Day 15 started with the super-delicious breakfast of fancy porridge from Stuart (at least for me) and of course more tea. Then it was off to the races for a new day. Leaving Stirling, we headed towards small town Dunfermline and their ruined abbey. We had already visited King Robert the Bruce’s buried heart, it was time to see the rest of him.
Religious structures have stood on the site of Dunfermline Abbey for nearly a thousand years. In the 12th century, King David order the construction of the ‘current’ Benedictine abbey. The church would eventually become ground zero for the worship of David’s mother, St. Margaret. The abbey ruins did house a small royal palace for the kings and queens and its grounds contain more Scottish royal tombs than nearly anywhere else in Scotland. The remains of Robert the Bruce (except his heart) are buried under the modern, current church’s altar. The royal palace at Dunfermline also saw the birth of King Charles I, the last king of England to be born in Scotland. Most of the grounds are in ruins which are fun to explore, but there is also an intact abbey church with an older Norman section and a much more modern chapel that is still in use today. It was a great place to visit.
After visiting the abbey and a brief (angry) call with one our banks regarding their not letting the Husband withdraw any moneys via local ATMS, we were on our way to beautiful St. Andrews.
My modern-day royal lovers will know St. Andrews as the college town in which Kate and Wills met and dated (and I assume earned degrees). One of the coffee shops in town had a huge banner reading, “Where Kate and Wills Met for Coffee… once.” Loved. We only spent a few hours in St. Andrews but I absolutely loved it and would go back in a heart beat. I would love to use St. Andrews as a base for exploring more of the general eastern area. It’s just such a quaint, quiet, perfect town. While there, we walked just a bit around the historic area near the coast, visiting the old castle ruins, the cathedral ruins, and of course, part of the golf course. Another thing I loved about St. Andrews? It’s right on the coast. As soon as you exit your car, you are greeted with a rush of salty sea air, like every beach vacation I’ve ever gone on, and it’s invigorating. I swear, one day the Husband and I will own a beach house!

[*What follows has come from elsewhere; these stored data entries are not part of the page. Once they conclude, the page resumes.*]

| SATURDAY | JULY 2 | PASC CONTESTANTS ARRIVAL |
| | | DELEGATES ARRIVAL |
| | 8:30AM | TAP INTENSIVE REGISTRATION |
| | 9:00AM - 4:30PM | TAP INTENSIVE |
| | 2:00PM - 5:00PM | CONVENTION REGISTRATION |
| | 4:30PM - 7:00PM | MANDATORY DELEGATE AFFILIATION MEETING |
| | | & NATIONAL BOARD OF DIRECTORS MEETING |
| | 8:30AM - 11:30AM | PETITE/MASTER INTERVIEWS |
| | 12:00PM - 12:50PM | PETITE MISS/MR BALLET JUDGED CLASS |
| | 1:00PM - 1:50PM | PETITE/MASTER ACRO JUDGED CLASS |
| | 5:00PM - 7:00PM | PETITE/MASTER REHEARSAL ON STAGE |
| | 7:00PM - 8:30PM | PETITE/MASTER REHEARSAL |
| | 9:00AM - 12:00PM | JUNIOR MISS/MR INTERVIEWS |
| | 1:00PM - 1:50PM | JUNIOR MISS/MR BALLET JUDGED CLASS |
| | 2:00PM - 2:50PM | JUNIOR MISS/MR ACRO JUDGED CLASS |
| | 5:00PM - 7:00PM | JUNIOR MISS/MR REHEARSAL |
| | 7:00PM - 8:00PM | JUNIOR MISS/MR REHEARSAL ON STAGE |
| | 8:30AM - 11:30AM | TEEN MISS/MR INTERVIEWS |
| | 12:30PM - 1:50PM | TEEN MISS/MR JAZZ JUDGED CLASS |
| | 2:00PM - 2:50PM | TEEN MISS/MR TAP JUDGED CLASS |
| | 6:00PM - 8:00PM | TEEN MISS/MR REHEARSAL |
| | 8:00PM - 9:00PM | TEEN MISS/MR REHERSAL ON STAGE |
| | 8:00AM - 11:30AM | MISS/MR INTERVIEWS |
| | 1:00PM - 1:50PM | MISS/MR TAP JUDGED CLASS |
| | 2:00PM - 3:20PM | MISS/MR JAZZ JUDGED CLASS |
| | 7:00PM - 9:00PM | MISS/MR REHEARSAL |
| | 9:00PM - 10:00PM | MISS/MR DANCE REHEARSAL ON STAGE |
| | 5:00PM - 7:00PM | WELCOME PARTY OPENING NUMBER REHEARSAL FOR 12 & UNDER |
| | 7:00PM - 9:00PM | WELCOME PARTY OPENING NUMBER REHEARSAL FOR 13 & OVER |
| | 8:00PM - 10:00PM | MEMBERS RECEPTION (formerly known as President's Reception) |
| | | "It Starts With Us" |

But I digress…
Our first stop was at the castle which was not actually a royal castle, but rather a stronghold for the rich and powerful bishops of the area prior to the Reformation. Much of the ruins that you visit today are from the castle rebuild of around 1400. Earlier versions of the castle were lost in the struggles with England. During the Reformation battles of the 16th century, several mines were carved into the undergrounds of the castle and you can climb down into some of those mines and counter-mines today. It’s a bit claustrophobic, so the Husband had to venture part of the way without me, but that was alright as I found a large rock bench that offered the perfect ocean view of castle and water.
After visiting the castle, we headed down the street to the ruined St. Andrews Cathedral next. This cathedral was originally built in the mid-12th century, building upon a tradition and community already worshiping some of Saint Andrews relics at the site. It fell into disuse after the Scottish Reformation and now lacks most of its prior structure.
With both of those major sights done, we headed down the village streets towards the most famous golf course in the world. They say that St. Andrews is where golf was born. It was a sport of kings and queens, and now you too can play the Old Links that have been in use for 600 years. We walked just a bit of the course to head down to the main clubhouse so that the Husband could pick up some sort of golfing memorabilia with the St. Andrews logo on it. I stick to mini-golf myself, but the Husband does occasionally play the real game. Although I think mostly those excursions are just an excuse to miss work and drink beer with a bunch of guys… but that’s just between you and me! ;-) If we had more time, we could have played a bit on the mini-course they have where anyone can putt 9 or 18 holes, but maybe next trip. It looked pretty crowded out there! Hungry from all that walking we headed back into town for lunch at a deliciously modern little restaurant tucked away in a back street. It was so good and the local ale that I had was exceptional. After lunch, we were off to the next town, Pitlochry, for the evening. We stayed at the Craigatin House and Courtyard and could not have had a more lovely stay. They were quite a bit larger than I anticipated for a guesthouse, but our room was excellent, the hosts were amazing, and breakfast was delightful. I wouldn’t hesitate to stay here again. After checking in, we headed out for a walk around the town and ended up taking a footpath that takes you out by the local river dam and salmon ladder. The Husband tried to educate me on fish ladders and we spent a bit trying to find any fish currently moving through the river (spotted a couple!) before heading to dinner at this odd restaurant that blended Italian and Scottish. Despite dinner being odd, Pitlochry was a lovely town with a great main street teeming with shops and plenty of spaces to explore. It was getting late by the time we finished dinner, however, so we walked back out to the guesthouse and settled in for the evening. I think the Husband was pretty excited by that point, because we were about embark on “his” part of the trip- whiskey distilleries!